Although the treatment with the new drug is not expected to be widely available in the UK for about another five years, there are other things that medics are doing to lessen the destruction caused by breast cancer. Breast screening is hailed as a roaring success in the on-going battle because tumours are being picked up early and successfully treated.

This early detection and treatment means that patients can expect a normal life span. This applies to 61 per cent of those screened so certainly shows that it's worth attending those appointments, however unpleasant you think they might be.

Early detection through screening is also invaluable to those with invasive breast cancer, putting the 15 year survival rate at 86 per cent, which is greatly improved on previous figures. Screening is responsible for finding a third of all breast cancer cases and women aged 50 to 70 are offered three yearly scans. This is set to be extended to cover women between 47 and 73. This means an extra 400,000 women will be helped by 2012.

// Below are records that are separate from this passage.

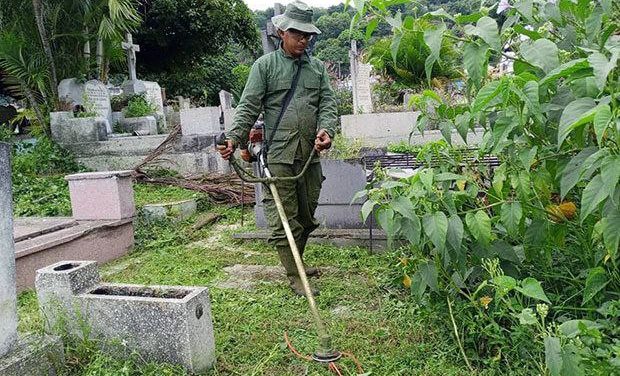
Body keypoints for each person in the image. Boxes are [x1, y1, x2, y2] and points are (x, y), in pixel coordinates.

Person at [217, 1, 337, 296]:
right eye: (297, 33)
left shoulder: (317, 68)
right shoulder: (265, 67)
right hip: (280, 156)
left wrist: (327, 130)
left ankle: (297, 262)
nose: (303, 39)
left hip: (309, 154)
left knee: (307, 218)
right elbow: (248, 107)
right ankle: (296, 276)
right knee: (285, 220)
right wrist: (234, 138)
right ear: (282, 31)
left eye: (307, 34)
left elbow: (328, 104)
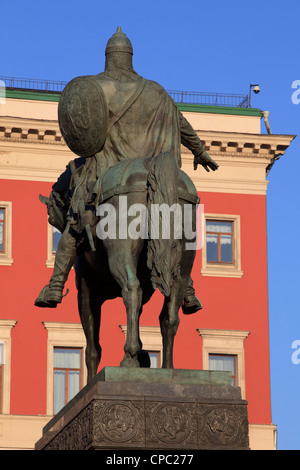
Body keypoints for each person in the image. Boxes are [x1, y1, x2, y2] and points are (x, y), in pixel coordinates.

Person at [35, 27, 218, 313]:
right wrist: (199, 151)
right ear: (130, 58)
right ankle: (188, 287)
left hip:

This year sees the twentieth anniversary of the introduction of breast screening in the UK and has saved thousands of lives through routine checkups. In that time, treatments for breast cancer have also improved and survival rates are expected to see continued growth. It is expected that in the future less and less women will have to suffer the trauma of a mastectomy.

Raloxifene is a drug that is used in the fight against osteoporosis and this has also been found to help prevent breast cancers. For those on this drug the risk of contracting the most common form of breast cancer was more than halved.

 


Related Tags: private health insurance

Health expert Catherine Harvey looks at the way private health insurance could be cheaper in the future with the reduction of breast cancer cases.